Fifty-one years ago on April 12, 1961, the Soviet Cosmonaut Yuri Gagarin made history as the first human to enter outer space. Exactly 20 years later, the United States innovated the space age by launching the Space Shuttle (April 12, 1981).
Yuri’s Night, which commemorates these events, aims to celebrate humanity’s past present and future in space launches Yuri’s Night celebrations this week around the world. The Bay Area has already started festivities with the inaugural San Francisco SpaceUp unconference. There are also options for celebrating Yuri’s Night in the East Bay, San Francisco and San Jose on April 12, 2012 and throughout next week.
SpaceUp
SpaceUp is an unconference all about space exploration. Participants decide event topics, schedule, and structure. I put on my Yuri’s Night hat and attended the first San Francisco installment of SpaceUp over the weekend of March 31 to April 1 and had a great time.
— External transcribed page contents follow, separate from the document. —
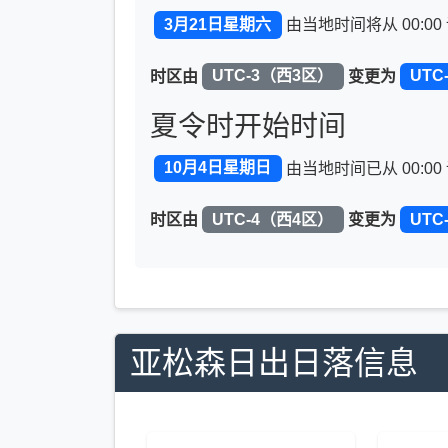
3月21日星期六
由当地时间将从 00:00 
时区由
UTC-3（西3区）
变更为
UTC
夏令时开始时间
10月4日星期日
由当地时间已从 00:00 
时区由
UTC-4（西4区）
变更为
UTC
亚松森日出日落信息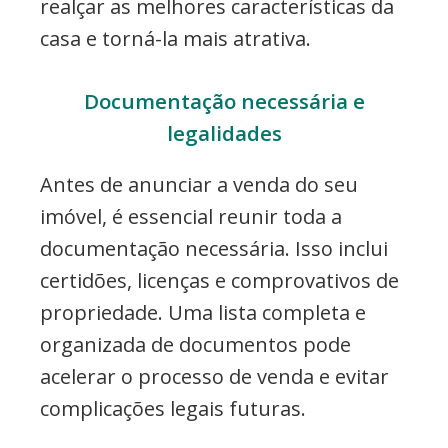
realçar as melhores características da
casa e torná-la mais atrativa.
Documentação necessária e
legalidades
Antes de anunciar a venda do seu
imóvel, é essencial reunir toda a
documentação necessária. Isso inclui
certidões, licenças e comprovativos de
propriedade. Uma lista completa e
organizada de documentos pode
acelerar o processo de venda e evitar
complicações legais futuras.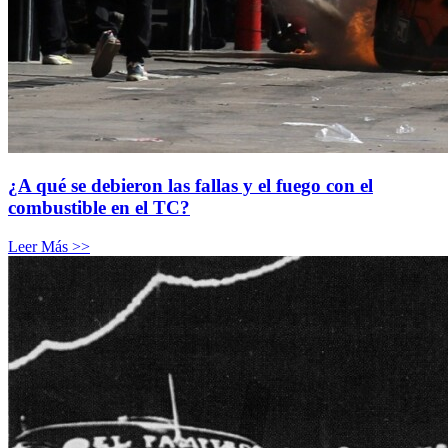
¿A qué se debieron las fallas y el fuego con el
combustible en el TC?
Leer Más >>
The unconference approach let a great diversity of people engage and network in a way that led to long conversations after the conference as well as intersection points you never would make at a normal conference. Highlights for me were reconnecting to contacts from NightLife, hearing the sheer enthusiasm of the Kepler Center director as he conveyed results of the mission, seeing the results of a moon-bounce, learning how crowdfunding can let the average person tour around space with the website launch of Idreamofspace.com, and understanding how synthetic biology will play its own part in longer missions and settlement.